Preparation for the second exam in 153


A useful quote for students
"It's one thing about the playoffs," Jeter said. "Every opportunity, every time you're up there, you have a chance to do something. You can't change anything that happened up to this point."


The exam will primarily concentrate on questions regarding material from lectures 11 through 20 of the syllabus. The reason for the phrasing "primarily concentrate" is that certainly some of the earlier material in the course (for example, differentiation!) will be needed to handle some of the questions in the exam. The course is quite cumulative. The textbook sections whose contents are emphasized on this exam are 3.8 through 3.11 and 4.1 through 4.9. This is a large amount of material, including most of the applications of derivatives.
The exam is scheduled for 80 minutes, from 1:40 PM to 3 PM on Thursday, November 19, in our usual lecture room. I will get to the classroom early and am willing to start early.


From the course coordinator
The course coordinator will be the primary writer of the uniform Math 151 final exam, intended for all sections of Math 151 and to be taken also by students in Math 153, so students should have some familiarity with the style of these problems.


From the instructor
I will write the exam you will take so you should be familiar with my "style".
The cover sheet for your exam will state:

Show your work. An answer alone may not receive full credit.
No texts, notes, or calculators may be used on this exam other than the formula sheet supplied with this exam.
Find exact values of standard functions such as e0 and sin(Π/2).
Otherwise do NOT "simplify" your numerical answers!

Here are some previous exams that I've given in Math 151, going backwards in time (most recent is first).


My old exam problems in relation to our syllabus
Here is a list of problems from those old exams "keyed" to each section of the syllabus. This may be useful to you. Please be aware, however, that with the increasing sophistication (!) of the course, a number of problems actually require ideas and computations from several sections.
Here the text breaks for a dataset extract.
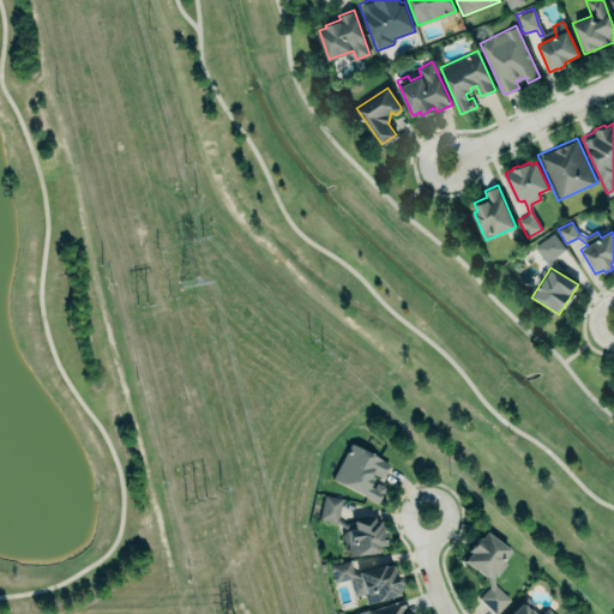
[(389,462),(350,443),(332,477),(377,501),(385,486),(375,481),(373,487),(368,485),(371,479),(368,476),(372,471),(380,476),(389,462)]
Lecture Sections Topics My exam problems
11 3.8 Implicit differentiation A1  B2  C3
12 3.9, 3.10 Differentiation of inverse functions, exponentials, logarithms There are no specific problems testing this material, but there are many problems which build on this section's contents (those problems needing derivatives of such inverse functions as ln, arctan, and arcsin, for example -- there are many such).
13 3.11 Related rates A3  B3  C7
4 4.1, 4.8 Linear approximations, Newton's method A6  B4  C1  C2
15 4.2 Maxima and minima, critical points A2  B1
16 4.3, 4.4 Shape of a graph, Mean Value Theorem, first derivative test, concavity A4 A5  A8  B4 B7  B8  C1 C6
17 4.5Curve sketching, asymptotes A4 A5  B7
18 4.6Maxima and minima problems A2  B5  C5
19 4.7 Indeterminate forms, L'Hôpital's rule A7  B6  C8


My design criteria for calculus exams
I try to ask questions about most (hopefully all) important topics which were covered in the period to be tested. I try to avoid asking problems which require special "finicky" tricks, and do try to inquire about techniques which are broadly applicable.

I want to give, on any calculus exam, questions which require reading and writing graphical information, reading and writing symbolic information, reading and writing quantitative information ("numbers"), and, finally, some question(s) requiring students to exhibit some reasoning and explanation, appropriate to the level of the course and also recognizing the limited time of an exam. I certainly don't always "hit" this target but that's my aim.